One of the few graceful leaps we saw
One of the few graceful leaps we saw

We were surprised during the crossing about the lack of marine life that we saw.  For our first few days at sea we were entertained almost daily by pods of dolphins swimming and leaping next to the boat.  It was so wonderful to watch, as they leaped high into the air but not in a graceful arc as you’d come to expect from them, but landing mostly with a belly flop, making a huge splash in the water.  We saw whales once, from a distance it looked like a mother and calf but as we got closer they dived and we didn’t see them again.  Rob caught a sail fish which we let go because the Captain and First Mate thought it was too gamey to eat.  It was a pretty fish though, with silver and blueish hues so Rob was happy to unhook and release it.  About 490nm to go and Captain casually mentions we were in the area renowned for tuna.  The very next instant, the reel goes ballistic, and what do we find once Rob has reeled it in?  A baby tuna (skipjack)!  But again we let it go because we were told it was a very bloody fish and not nice to eat.  And what do we see trailing the line… another shark!  We also had tons of flying fish that landed on the deck at night.  Captain was almost knocked out by one as it came zooming past his head through the cockpit and hit one of the stantions, leaving a very bloody mess.  Rob also had one land in the basin of our bathroom while he was washing his face, and I had one come flying through a galley hatch, flapping amongst the vegetables during one of my night watches.  Rob was promptly woken to remove it as they stank terribly!  It was a pity that they don’t make for good eating as we would have been feasting on flying fish but Rob improvised, making a gourmet breakfast one morning by frying up some squid that had also landed on the deck overnight.  We caught one Dorado towards the end of our journey which gave us about four decent meals; otherwise it looked like the ocean was fished out.

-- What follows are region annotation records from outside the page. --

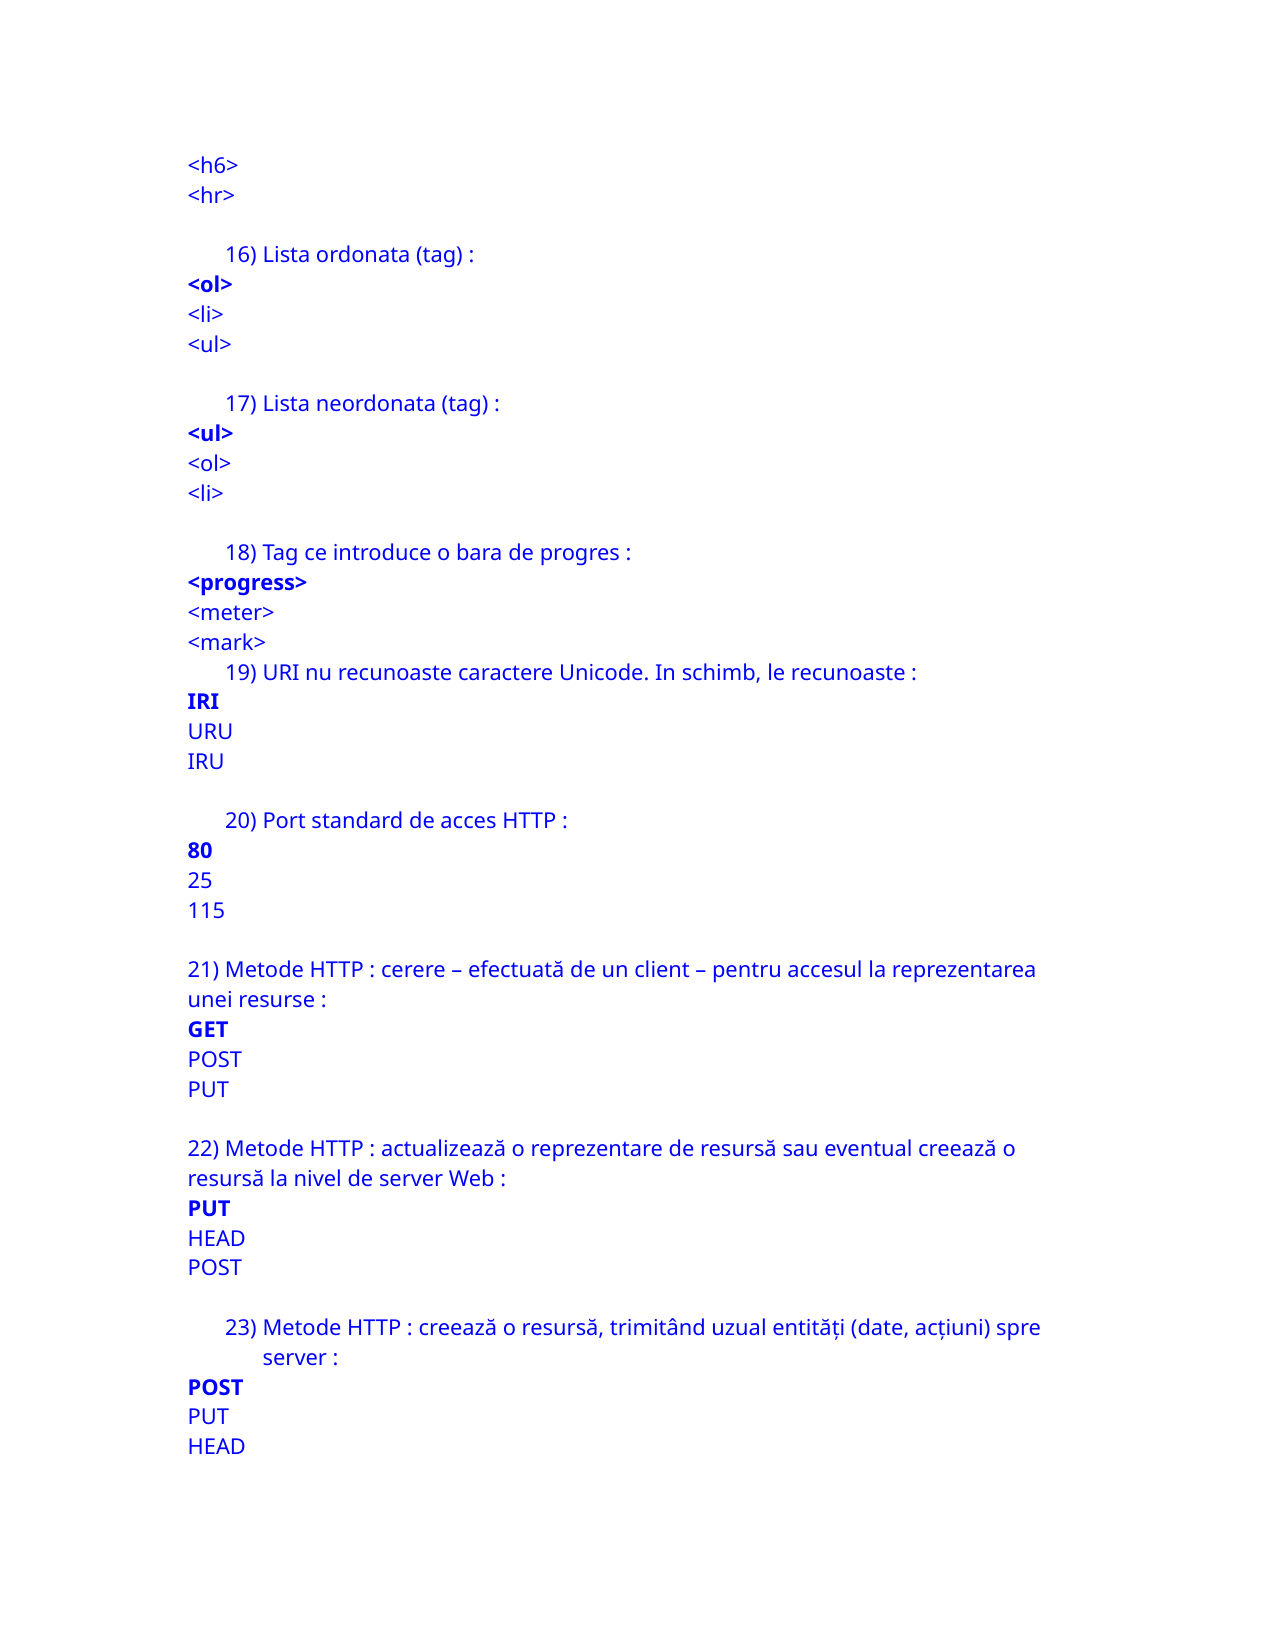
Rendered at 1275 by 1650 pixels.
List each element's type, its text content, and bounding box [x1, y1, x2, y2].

text 21) Metode HTTP : cerere – efectuată de un client – pentru accesul la reprezentarea unei resurse : [187, 954, 1087, 1014]
text <hr> [187, 180, 1087, 209]
text IRU [187, 746, 1087, 776]
list Port standard de acces HTTP : [225, 805, 1087, 835]
text URU [187, 716, 1087, 746]
text PUT [187, 1073, 1087, 1103]
text POST [187, 1371, 1087, 1401]
text <ul> [187, 418, 1087, 448]
text GET [187, 1014, 1087, 1044]
list URI nu recunoaste caractere Unicode. In schimb, le recunoaste : [225, 656, 1087, 686]
text 22) Metode HTTP : actualizează o reprezentare de resursă sau eventual creează o resursă la nivel de server Web : [187, 1133, 1087, 1193]
text PUT [187, 1193, 1087, 1222]
list Tag ce introduce o bara de progres : [225, 537, 1087, 567]
list Lista neordonata (tag) : [225, 388, 1087, 418]
text <ol> [187, 269, 1087, 299]
text <meter> [187, 597, 1087, 627]
list Metode HTTP : creează o resursă, trimitând uzual entități (date, acțiuni) spre server : [225, 1312, 1087, 1371]
text PUT [187, 1401, 1087, 1431]
text HEAD [187, 1431, 1087, 1461]
text <progress> [187, 567, 1087, 597]
text <ul> [187, 329, 1087, 358]
text <ol> [187, 448, 1087, 478]
text 25 [187, 865, 1087, 895]
text 80 [187, 835, 1087, 865]
text <h6> [187, 150, 1087, 180]
text POST [187, 1044, 1087, 1073]
text HEAD [187, 1222, 1087, 1252]
list Lista ordonata (tag) : [225, 239, 1087, 269]
text 115 [187, 895, 1087, 924]
text <mark> [187, 627, 1087, 656]
text <li> [187, 478, 1087, 507]
text POST [187, 1252, 1087, 1282]
text <li> [187, 299, 1087, 329]
text IRI [187, 686, 1087, 716]
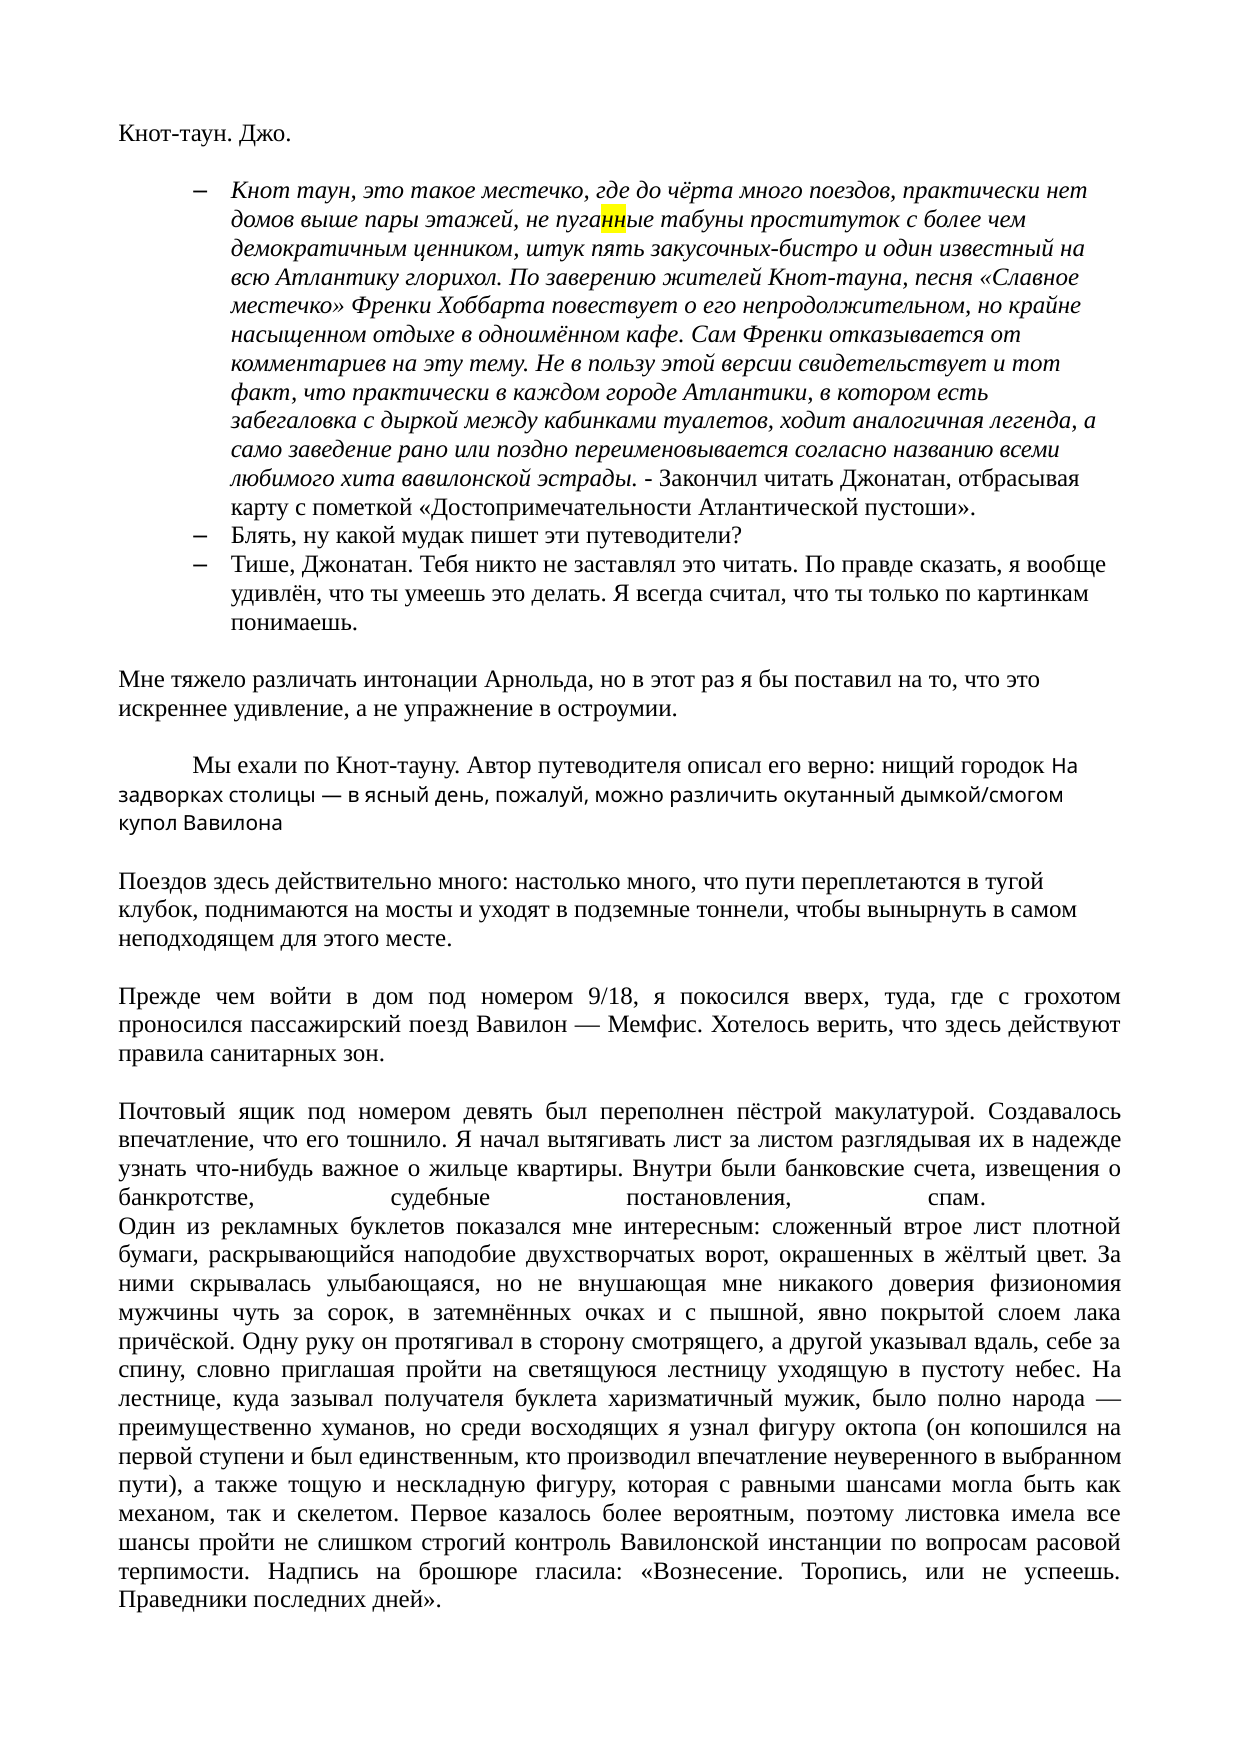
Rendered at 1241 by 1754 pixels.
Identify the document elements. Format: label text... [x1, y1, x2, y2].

We only had five sightings of other vessels in the 22 days so it was pretty isolated in the middle of this huge ocean.  However it didn’t feel that huge when we were sailing, as we could only see as far as the horizon (about 6 miles).   We ate well though, three of us being competent cooks.  We tried our best to convert Captain into a maize meal (polenta) fan but he wasn’t keen, he even threatened to sin bin us in the dinghy or throw us overboard if we made it for dinner again!  But for Rob and me it was a taste of home each time we made it.

Our first glimpse of land after three weeks... a very welcome sight!
Our first glimpse of land after three weeks… a very welcome sight!
Best view for a celebratory sundowner
Best view for a celebratory sundowner

Land was spotted for the first time at 06h30 boat time on 29 March.  I say boat time because we crossed about three time zones while sailing, and although we updated the time as we went along, we were still one hour ahead of local time when we sighted land.  We were about 40 miles out from the Bay of Virgins on the island of Fatu Hiva in the Marquesas.  It was a long day, seeing land and having the impression of it not coming any closer!  We were buzzing with anticipation, waiting to drop anchor and pop the champagne!  A huge celebration followed at 14h40 with many hugs and congratulations all round.  Would you believe that at this point we were already almost halfway across the Pacific, with a total of 4000nm already sailed from Panama City!  Major achievement for me and a dream come true for Rob.  He was in his element, and loving every minute of it!  I was just happy to have made it to French Polynesia unscathed!